━━━ SUPPLIED RECORDS ━━━

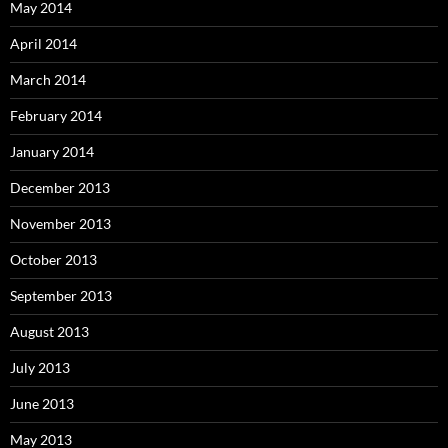
May 2014
April 2014
March 2014
February 2014
January 2014
December 2013
November 2013
October 2013
September 2013
August 2013
July 2013
June 2013
May 2013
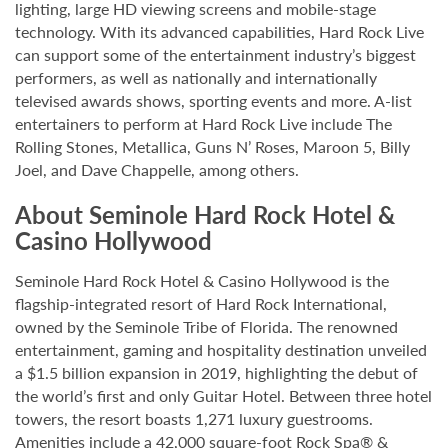
lighting, large HD viewing screens and mobile-stage
technology. With its advanced capabilities, Hard Rock Live
can support some of the entertainment industry’s biggest
performers, as well as nationally and internationally
televised awards shows, sporting events and more. A-list
entertainers to perform at Hard Rock Live include The
Rolling Stones, Metallica, Guns N’ Roses, Maroon 5, Billy
Joel, and Dave Chappelle, among others.
About Seminole Hard Rock Hotel &
Casino Hollywood
Seminole Hard Rock Hotel & Casino Hollywood is the
flagship-integrated resort of Hard Rock International,
owned by the Seminole Tribe of Florida. The renowned
entertainment, gaming and hospitality destination unveiled
a $1.5 billion expansion in 2019, highlighting the debut of
the world’s first and only Guitar Hotel. Between three hotel
towers, the resort boasts 1,271 luxury guestrooms.
Amenities include a 42,000 square-foot Rock Spa® &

━━━

Rewrite the data above with every "Hard Rock Live" replaced by "Hard Rock Event Center", changing nothing else, and leave out the pictures.

May 2014
April 2014
March 2014
February 2014
January 2014
December 2013
November 2013
October 2013
September 2013
August 2013
July 2013
June 2013
May 2013
lighting, large HD viewing screens and mobile-stage
technology. With its advanced capabilities, Hard Rock Event Center
can support some of the entertainment industry’s biggest
performers, as well as nationally and internationally
televised awards shows, sporting events and more. A-list
entertainers to perform at Hard Rock Event Center include The
Rolling Stones, Metallica, Guns N’ Roses, Maroon 5, Billy
Joel, and Dave Chappelle, among others.
About Seminole Hard Rock Hotel &
Casino Hollywood
Seminole Hard Rock Hotel & Casino Hollywood is the
flagship-integrated resort of Hard Rock International,
owned by the Seminole Tribe of Florida. The renowned
entertainment, gaming and hospitality destination unveiled
a $1.5 billion expansion in 2019, highlighting the debut of
the world’s first and only Guitar Hotel. Between three hotel
towers, the resort boasts 1,271 luxury guestrooms.
Amenities include a 42,000 square-foot Rock Spa® &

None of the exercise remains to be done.